3.3. Röpers Prämissen für Verschleißstrategien

Verstreut im Gutachten findet der Leser jene Voraussetzungen, unter denen Obsoleszenzstrategien für möglich gehalten werden:

Sicherlich wäre es aufschlussreich gewesen, die Voraussetzungen [Ursachen; gez. NW] einer solchen vermachteten Wirtschaft konsequent an der Wirklichkeit zu überprüfen. Das unterbleibt jedoch, offenbar aus Argwohn, die Realität könnte mit den modellwidrigen Prämissen übereinstimmen.

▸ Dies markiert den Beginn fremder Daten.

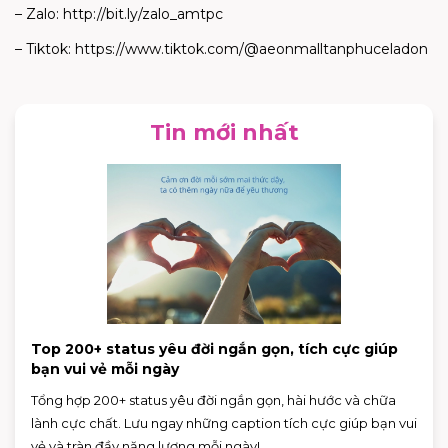
– Zalo: http://bit.ly/zalo_amtpc
– Tiktok: https://www.tiktok.com/@aeonmalltanphuceladon
Tin mới nhất
Top 200+ status yêu đời ngắn gọn, tích cực giúp
bạn vui vẻ mỗi ngày
Tổng hợp 200+ status yêu đời ngắn gọn, hài hước và chữa
lành cực chất. Lưu ngay những caption tích cực giúp bạn vui
vẻ và tràn đầy năng lượng mỗi ngày!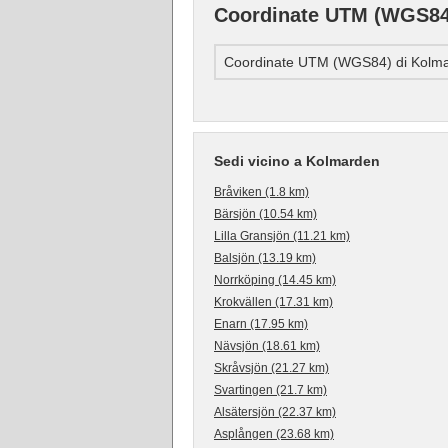
Coordinate UTM (WGS84
Coordinate UTM (WGS84) di Kolm
Sedi vicino a Kolmarden
Bråviken (1.8 km)
Bärsjön (10.54 km)
Lilla Gransjön (11.21 km)
Balsjön (13.19 km)
Norrköping (14.45 km)
Krokvällen (17.31 km)
Enarn (17.95 km)
Nävsjön (18.61 km)
Skråvsjön (21.27 km)
Svartingen (21.7 km)
Alsätersjön (22.37 km)
Asplången (23.68 km)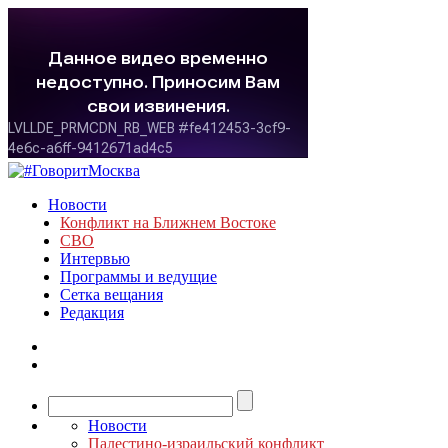
Новости
Конфликт на Ближнем Востоке
СВО
Интервью
Программы и ведущие
Сетка вещания
Редакция
Новости
Палестино-израильский конфликт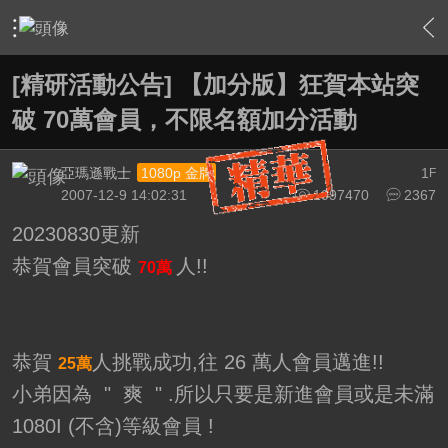
›
站務中心
›
精研活動告示版
›
內容
[精研活動公告] 【加分版】狂賀本站突
破 70萬會員，不限名額加分活動
亞瑪遜戰士
1
1080p 金牌
F
2007-12-9 14:02:31
1097470
2367
20230830更新
恭賀會員突破
人!!
70萬
恭賀
人挑戰成功,往 26 萬人會員邁進!!
25萬
小弟因為 " 爽 " .所以只要是新進會員或是未滿
1080I (不含)等級會員 !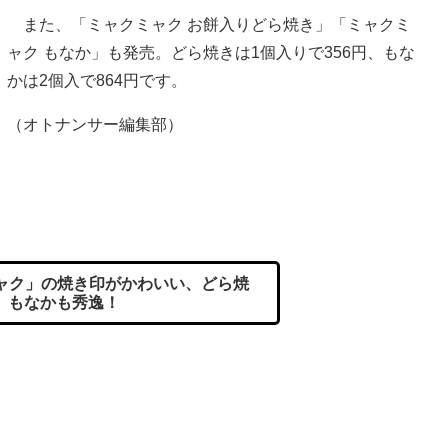
また、「ミャクミャク お餅入りどら焼き」「ミャクミ
ャク もなか」も発売。どら焼きは1個入りで356円、もな
かは2個入で864円です。
（オトナンサー編集部）
ャク」の焼き印がかわいい、どら焼
 もなかも秀逸！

Holen wir es beispielhaft nach: Dass moralische Bedenken unternehmerischen Aktivitäten keine wirksamen Grenzen setzen, bedarf keiner näheren Begründung. Aber auch der Hinweis auf die gesetzlichen Grenzen, über die zu wachen im vorliegenden Kontext vornehmlich dem Bundeskartellamt (BKartA) obliegen könnte, verfängt nicht. Da sind die allgemeinen Gründe der Ineffektivität des Rechts gegenüber wirtschaftlicher Macht: die hohe formale Rationalität des positiven Rechts, die den Konflikt zwischen formaler und materialer Richtigkeit zumeist zugunsten der Formalität ausgehen läßt; das Fehlen eines ausreichenden Instrumentariums in den Fällen, in denen der Gesetzgeber unmittelbar auf wirtschaftlich-technische Tatbestände verweist; die Wirtschaftsfremdheit bzw. die Überforderung der Juristen in Wirtschaftsfragen; die allgemeine Verspätung des Rechts gegenüber der sozioökonomisch-technischen Entwicklung, die sich u.a. in der Nichtreflexion der unmittelbaren politischen Dimension wirtschaftlicher Macht niederschlägt.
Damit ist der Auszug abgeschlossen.